Final answer:
To determine the number of binary digits from an integer with 100 octal digits, we multiply the number of octal digits by 3, as each octal digit is represented by three binary digits, resulting in 300 binary digits.
Step-by-step explanation:
The question asks how many binary digits a positive integer with 100 octal digits will have. To solve this, we need to understand the relationship between octal and binary numbers. Octal numbers are based on the base-8 number system, while binary numbers are based on the base-2 number system. Each octal digit can be directly converted into a three-digit binary number. For instance, the octal digit '7' equals to '111' in binary, while '1' in octal equals '001' in binary.
To convert a number from octal to binary, we replace each octal digit with its corresponding three-digit binary equivalent. So, if an integer has 100 digits in octal, it will have 100 x 3 = 300 binary digits, as there are three binary digits for each octal digit. This method is reliable because it falls back on the basics of how numerical systems are constructed, similar to how integer powers work, like 10³ which is 1,000, or 10⁻⁴ which is 0.0001.

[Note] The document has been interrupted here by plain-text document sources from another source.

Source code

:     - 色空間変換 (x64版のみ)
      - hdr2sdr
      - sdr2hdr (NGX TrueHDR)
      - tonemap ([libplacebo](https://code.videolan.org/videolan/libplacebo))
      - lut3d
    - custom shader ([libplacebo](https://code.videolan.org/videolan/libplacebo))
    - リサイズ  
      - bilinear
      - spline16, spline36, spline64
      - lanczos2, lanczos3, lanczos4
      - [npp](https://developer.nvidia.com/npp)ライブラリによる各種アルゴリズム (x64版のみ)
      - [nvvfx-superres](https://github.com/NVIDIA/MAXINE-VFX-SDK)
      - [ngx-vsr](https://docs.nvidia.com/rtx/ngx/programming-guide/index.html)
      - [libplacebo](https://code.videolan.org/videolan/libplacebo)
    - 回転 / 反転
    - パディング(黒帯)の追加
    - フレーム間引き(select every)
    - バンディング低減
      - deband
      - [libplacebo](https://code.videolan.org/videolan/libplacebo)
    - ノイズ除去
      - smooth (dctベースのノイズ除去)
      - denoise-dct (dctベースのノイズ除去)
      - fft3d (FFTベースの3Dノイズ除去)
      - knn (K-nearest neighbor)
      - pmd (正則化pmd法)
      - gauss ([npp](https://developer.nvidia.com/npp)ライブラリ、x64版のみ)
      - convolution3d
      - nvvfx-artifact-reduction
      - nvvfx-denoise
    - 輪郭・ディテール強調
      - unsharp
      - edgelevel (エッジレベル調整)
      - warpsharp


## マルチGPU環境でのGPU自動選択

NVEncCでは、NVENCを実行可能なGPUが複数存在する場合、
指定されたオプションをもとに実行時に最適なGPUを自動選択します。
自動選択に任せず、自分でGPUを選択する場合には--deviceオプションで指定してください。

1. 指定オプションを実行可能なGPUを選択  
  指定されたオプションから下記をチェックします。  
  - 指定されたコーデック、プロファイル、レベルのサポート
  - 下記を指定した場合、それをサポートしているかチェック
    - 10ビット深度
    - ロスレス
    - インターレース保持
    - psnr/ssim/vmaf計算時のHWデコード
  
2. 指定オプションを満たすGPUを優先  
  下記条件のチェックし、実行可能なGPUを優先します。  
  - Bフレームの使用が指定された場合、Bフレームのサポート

When counting digits across different numeral systems, it is essential to understand the exponent representation and how to convert numbers from one base to another. Just as how we can break complex numbers into simpler units of ten for handling scientific notation, we can also break an octal number into units of binary digits that are based on powers of two. In the case of the number 1,372,568, moving the decimal six places in scientific notation parallels converting each isonumeric place of an octal number into a set of binary numbers.